Entropy can explain the current acceleration of cosmic expansion, it also explain the rapid burst
of expansion, termed inflation that occurred in a flash just after the Big Bang. In a paper posted
in March (arXiv.org/abs/1003.4526), physicists at the Chinese Academy of Sciences in Beijing--
Yi-Fu Cai, Jie Liu and Hong Li--suggest the need for two holographic screens: an outer screen at
the universe's horizon and an inner screen, something like the horizon of a black hole. In the
early universe, entropies of the two screens generate the expansion of the universe. Further
calculations involving quantum effects explain the universe's early burst of inflation.
Acceleration of the expansion, later in the life of the universe, would occur after the inner
horizon evaporates away--just as blackholes do by Hawking radiation.
The encoded universe
In Verlinde's proposal, information stored on holographic screens is the prime source of the
entropy underlying gravity. Similarly, in the cosmological scenario described by Easson and
colleagues, information density on such screens drives accelerated cosmic expansion.
In yet another paper, Jae-Weon Lee of Jungwon University in South Korea and collaborators
Jungjai Lee and Hyeong-Chan Kim develop this information-based reasoning more deeply,
6. applying a famous principle from computer science formulated by the late IBM computer
physicist Rolf Landauer. Landauer's principle requires energy to be consumed--and therefore
entropy to be increased--when a bit of information is erased.

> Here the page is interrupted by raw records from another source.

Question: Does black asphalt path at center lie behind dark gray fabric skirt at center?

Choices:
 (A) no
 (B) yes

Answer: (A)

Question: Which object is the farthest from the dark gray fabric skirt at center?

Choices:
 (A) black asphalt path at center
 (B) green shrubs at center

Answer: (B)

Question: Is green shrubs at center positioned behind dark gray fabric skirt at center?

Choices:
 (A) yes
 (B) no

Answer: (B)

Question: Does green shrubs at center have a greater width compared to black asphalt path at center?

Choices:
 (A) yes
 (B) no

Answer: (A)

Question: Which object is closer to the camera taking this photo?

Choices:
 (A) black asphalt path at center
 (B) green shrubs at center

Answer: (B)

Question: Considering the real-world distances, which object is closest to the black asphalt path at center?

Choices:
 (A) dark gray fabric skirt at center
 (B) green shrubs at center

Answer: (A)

Lee, Kim and Lee apply Landauer's principle to the more complex "quantum" information
possessed by a subatomic particle. In a different twist on Verlinde's idea, they propose
(arXiv.org/abs/1001.5445v2) that it is the erasure of quantum information when particles pass
through a holographic screen that increases cosmic entropy. It's just like what happens, they say,
when a particle passing though a black hole's event horizon is erased from the rest of the
universe, increasing the black hole's entropy in the process. Equations describing all this once
again connect the thermodynamics of information erasure with gravity. "Putting it all together,"

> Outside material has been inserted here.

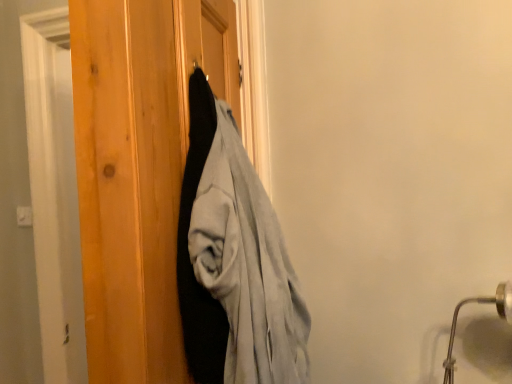
Question: From the image's perspective, does silver metallic door handle at lower right appear higher than matte black coat at center?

Lee, Kim and Lee write, "it is natural to imagine that gravity itself has a quantum informational
origin."
Thermodynamics and information will serve as the bridge for bringing gravity and quantum
physics together. As Lee, Kim and Lee write, Einstein's equations link energy to matter and
matter to gravity, and the new work connects matter and energy to information and entropy.
Putting information theory and thermodynamics together in this way might very well have
pleased Einstein, who failed to find the theory unifying gravity with the rest of physics despite
three decades of effort. In his autobiographical notes, " he wrote, "Thermodynamics is the only
physical theory of universal content concerning which I am convinced that, within the
framework of the applicability of its basic concepts, … will never be overthrown.